- [REQUIREMENT 1]
Pull out every line of the records below that contains the string "with". Case counts.

- [TEXT PASSAGE]
════════
AK-TENAMIT, Guatemala- While walking through the NGO school of Ak-Tenamit, which sits around the confluence of the Rios Dulce and Tatin in the eastern jungles of Guatemala, I kept noticing these odd assemblages of two white five galleon buckets stacked on top of each other. Upon further inspection, it became obvious that they were for cleaning drinking water.
The top five bucket is filled with river water and it is then placed on top of the bottom bucket, whereupon the water gradually goes through a filtering process and drips into the receiving bucket with the force of gravity. The bottom bucket has a spiket to realease the clean water into a cup or pot. Inside of the top bucket are two rods that looked to be made of some sort of sponge like material. They soak up the water, filter it, and release it into the bottom bucket.

Bucket filtration system used in Ak-Tenamit NGO in Guatemala

On the buckets are printed the directions for their use in English. It said clearly that the cleaning process takes 12 hours to complete. I was curious if the people here really waited this long, so I asked two different people how long it took to filter a bucket of water. One person told me 4 hours, another said that it could be done in only an hour.
These buckets also had big labels on them that said that they were donated by Rotary, complete with the organization’s gear like logo.

Bottom bucket of filtration system

It is my impression that for an NGO, volunteer, or any other initiative that has to do with one culture teaching their own values for the intended betterment of another to be successful it needs to find a middle ground — a point of reference where both cultures can mutually understand each other. I have always delighted in the stories of how well meaning Eastern European governments once gave Gypsies brand new houses just to find them stabling their horses in them, or how the Nemadi just hunted and ate the flocks of sheep that the government of Mauritania gave to them in an attempt to make them sedentarized editorialist, or how when the Peace Corps supplied rural villages in El Salvador with proper toilets, just to find them filled with trash.
You cannot beat culture, even with common sense, ingenuity, force, or guile. As Halliburton would say, “Culture is king.”

Water filtration bucket in Ak-Tenamit NGO Guatemala

It is very difficult to change a culture, it is almost impossible to break the material usaged patterns of any people. If someone came up to me and said that I should pound in nails with the side, rather than the head, of a hammer I would think they were nuts. “But I have always used a hammer this way, I do not have any problems with how it works.”
It is difficult to make people understand that their culture is essentially defunct, that they are harming themselves by doing things the way they always have done it. People who are use to just scooping water out of a river to drink are going to be hard pressed to go through a complicated process for no other reason than some foreigner told them to do it that way.
My friend Pablo at the Finca Tatin once said to me something to the effect of, “Without solutions there are no problems.” Likewise, there are so solutions unless a problem can be identified. If someone does not know they have a problem, then there is no problem. People who know no other way are hard to learn other ways.
ALL cultures know no other way.
════════
- [EXTRACTED RECORDS]
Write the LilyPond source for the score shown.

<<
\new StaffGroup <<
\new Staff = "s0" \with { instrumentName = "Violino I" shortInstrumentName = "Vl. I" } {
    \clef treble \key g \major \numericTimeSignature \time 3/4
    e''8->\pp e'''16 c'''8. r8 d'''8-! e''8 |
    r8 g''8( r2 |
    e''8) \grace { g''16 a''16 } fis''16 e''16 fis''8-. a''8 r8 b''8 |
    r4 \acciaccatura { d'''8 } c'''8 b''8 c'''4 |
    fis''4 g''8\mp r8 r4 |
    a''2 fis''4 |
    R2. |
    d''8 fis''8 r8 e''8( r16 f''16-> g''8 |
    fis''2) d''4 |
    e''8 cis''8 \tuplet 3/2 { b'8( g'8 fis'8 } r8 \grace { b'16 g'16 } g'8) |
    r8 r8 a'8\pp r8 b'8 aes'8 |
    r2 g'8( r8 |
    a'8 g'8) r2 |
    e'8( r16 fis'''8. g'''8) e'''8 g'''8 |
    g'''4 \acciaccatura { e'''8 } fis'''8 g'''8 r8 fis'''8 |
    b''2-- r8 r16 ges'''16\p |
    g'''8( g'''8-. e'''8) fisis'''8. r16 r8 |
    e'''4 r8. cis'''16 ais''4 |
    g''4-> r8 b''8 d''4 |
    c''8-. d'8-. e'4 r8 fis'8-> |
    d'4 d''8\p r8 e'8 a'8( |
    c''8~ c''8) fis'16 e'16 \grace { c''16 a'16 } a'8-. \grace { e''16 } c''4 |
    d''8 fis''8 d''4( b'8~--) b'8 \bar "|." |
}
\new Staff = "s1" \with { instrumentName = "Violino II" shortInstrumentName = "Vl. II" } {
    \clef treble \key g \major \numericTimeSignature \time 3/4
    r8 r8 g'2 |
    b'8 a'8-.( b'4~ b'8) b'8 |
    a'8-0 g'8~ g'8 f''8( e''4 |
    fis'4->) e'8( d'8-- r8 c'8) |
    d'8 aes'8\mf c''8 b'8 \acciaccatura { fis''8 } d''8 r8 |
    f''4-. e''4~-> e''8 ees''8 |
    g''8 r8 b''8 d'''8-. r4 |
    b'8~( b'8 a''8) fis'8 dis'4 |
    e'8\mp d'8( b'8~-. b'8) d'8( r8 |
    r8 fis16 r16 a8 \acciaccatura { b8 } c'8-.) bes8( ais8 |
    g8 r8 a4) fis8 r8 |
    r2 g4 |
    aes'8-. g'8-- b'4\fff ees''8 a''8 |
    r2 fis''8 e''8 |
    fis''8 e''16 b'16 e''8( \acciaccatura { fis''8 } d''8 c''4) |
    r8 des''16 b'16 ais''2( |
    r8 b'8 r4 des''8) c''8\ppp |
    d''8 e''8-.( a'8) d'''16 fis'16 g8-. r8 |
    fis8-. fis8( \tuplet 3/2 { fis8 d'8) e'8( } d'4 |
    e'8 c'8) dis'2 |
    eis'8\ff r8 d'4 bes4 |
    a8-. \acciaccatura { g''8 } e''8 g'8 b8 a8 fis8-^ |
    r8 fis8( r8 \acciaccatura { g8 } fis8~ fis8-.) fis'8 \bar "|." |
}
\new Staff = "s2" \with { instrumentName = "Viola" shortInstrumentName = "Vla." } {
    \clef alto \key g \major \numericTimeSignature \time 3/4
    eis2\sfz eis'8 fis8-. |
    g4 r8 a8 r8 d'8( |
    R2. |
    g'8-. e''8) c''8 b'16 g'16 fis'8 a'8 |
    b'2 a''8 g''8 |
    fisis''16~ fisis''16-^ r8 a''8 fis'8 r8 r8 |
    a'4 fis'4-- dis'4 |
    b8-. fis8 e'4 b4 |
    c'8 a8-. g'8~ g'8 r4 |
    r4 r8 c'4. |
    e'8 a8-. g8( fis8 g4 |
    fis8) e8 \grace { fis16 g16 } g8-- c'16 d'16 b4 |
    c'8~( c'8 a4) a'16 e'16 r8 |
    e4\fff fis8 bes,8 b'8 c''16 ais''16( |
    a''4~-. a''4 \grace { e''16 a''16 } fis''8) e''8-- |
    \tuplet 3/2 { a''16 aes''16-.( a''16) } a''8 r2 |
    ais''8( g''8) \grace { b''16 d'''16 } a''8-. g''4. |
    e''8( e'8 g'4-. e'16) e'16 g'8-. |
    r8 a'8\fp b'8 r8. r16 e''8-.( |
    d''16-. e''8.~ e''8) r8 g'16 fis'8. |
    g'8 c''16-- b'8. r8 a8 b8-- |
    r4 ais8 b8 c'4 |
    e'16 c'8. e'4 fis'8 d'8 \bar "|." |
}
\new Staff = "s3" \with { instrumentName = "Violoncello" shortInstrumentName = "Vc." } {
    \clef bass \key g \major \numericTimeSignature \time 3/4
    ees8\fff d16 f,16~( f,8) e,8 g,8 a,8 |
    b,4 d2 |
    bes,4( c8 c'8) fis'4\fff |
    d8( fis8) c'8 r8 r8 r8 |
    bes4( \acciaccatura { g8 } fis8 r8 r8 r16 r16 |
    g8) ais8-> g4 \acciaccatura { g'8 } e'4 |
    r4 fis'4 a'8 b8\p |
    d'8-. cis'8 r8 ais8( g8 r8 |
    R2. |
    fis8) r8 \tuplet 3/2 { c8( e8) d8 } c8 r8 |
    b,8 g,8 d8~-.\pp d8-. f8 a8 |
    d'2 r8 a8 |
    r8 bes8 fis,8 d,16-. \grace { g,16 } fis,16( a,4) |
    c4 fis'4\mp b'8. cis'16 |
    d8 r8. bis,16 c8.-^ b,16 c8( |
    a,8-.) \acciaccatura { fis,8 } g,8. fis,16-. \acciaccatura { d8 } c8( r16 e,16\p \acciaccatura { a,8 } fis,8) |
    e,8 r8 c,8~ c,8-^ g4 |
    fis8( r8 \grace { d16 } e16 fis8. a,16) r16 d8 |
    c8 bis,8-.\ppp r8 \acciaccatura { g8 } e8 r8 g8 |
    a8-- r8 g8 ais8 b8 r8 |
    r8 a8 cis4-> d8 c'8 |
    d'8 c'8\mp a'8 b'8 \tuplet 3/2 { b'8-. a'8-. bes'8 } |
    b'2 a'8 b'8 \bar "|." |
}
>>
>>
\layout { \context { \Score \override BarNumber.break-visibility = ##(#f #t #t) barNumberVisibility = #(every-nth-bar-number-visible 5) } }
════════
- [REQUIREMENT 2]
In the passage on the water filtration buckets, how long do the directions printed on the buckets say the cleaning process takes?

- [CORRECT OUTPUT 1]
\new Staff = "s0" \with { instrumentName = "Violino I" shortInstrumentName = "Vl. I" } {
\new Staff = "s1" \with { instrumentName = "Violino II" shortInstrumentName = "Vl. II" } {
\new Staff = "s2" \with { instrumentName = "Viola" shortInstrumentName = "Vla." } {
\new Staff = "s3" \with { instrumentName = "Violoncello" shortInstrumentName = "Vc." } {

- [CORRECT OUTPUT 2]
12 hours.